• TASK DESCRIPTION:
Extend the column on the November ballot measures below, picking up after its last sentence.

• SOURCE PASSAGE:
::::::::::

Ballots are here - some things you might want to know

Friday, October 19, 2018


By Diane Hettrick

My ballot arrived today - it had a few surprises and in some ways was easier than I expected.

I'll be glad to see the TV ads disappear, although I always remind myself that they are good for the economy.

A few things you might want to know:

Initiative 1631 - pollution tax - Seattle Times info

The Yes side says the tax will be on the polluters and the money will be used for cleaning up pollution. The No side says there's no plan for how the money will be spent.

Initiative 1634 - taxes on "certain items intended for human consumption" - Seattle Times analysis here

This is all about Seattle and the tax they put on high sugar drinks. Shoreline and Lake Forest Park do not have such a tax, although I was told that at least one 7-11 was passing on the cost to Shoreline residents. The soda industry, such as Coca-Cola, has poured millions into the YES campaign, implying that groceries will be taxed and little old ladies will be unable to afford food. Grocery taxes are prohibited in the state. If you have no problem with Seattle taxing sugar-laden drinks, vote No.

::::::::::

• DATASET EXCERPTS:
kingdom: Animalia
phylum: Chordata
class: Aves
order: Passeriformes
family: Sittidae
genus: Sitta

::::::::::

• ANSWER BOX:
Initiative 1639 - firearms

There has been so little publicity on this that I forgot it was on the ballot. I'm so surprised that the NRA didn't blanket the airways with ads - maybe I watch the wrong channels. This initiative is a collection of the ideas to make the community safer without restricting gun ownership - but I suspect you already have a position on this.

Initiative 940 - law enforcement - Seattle Times article

The ballot wording sounds innocuous but the Times analysis says it's about making it easier to "prosecute law-enforcement officers who have allegedly misused deadly force." The Seattle police union is against it, Tim Eyman filed a lawsuit against it, the legislature was crafting a competing bill, and the Washington supreme court decided what would go on the ballot. It all sounds very messy.

What you really need to know about initiatives is that they are submitted by citizen groups. After two years, the legislature can start amending them, and they usually do.

Advisory Vote 19 - pipeline taxes

The state currently levies taxes on oil that arrives by ship and rail, so there is money immediately available to clean up spills. This extends the tax to oil that arrives by pipeline. If you agree, vote to "Maintain."

These races are on the ballots:

United State Senator
  • Maria Cantwell (incumbent)
  • Susan Hutchison (previous chair of state Republican party)
U.S. Congressional Representative
  • Pramila Jayapal (incumbent)
  • Craig Keller
State Legislature 32nd District - Shoreline only
  • Senate
    • Jesse Salomon (Shoreline Deputy Mayor)
    • Maralyn Chase (incumbent)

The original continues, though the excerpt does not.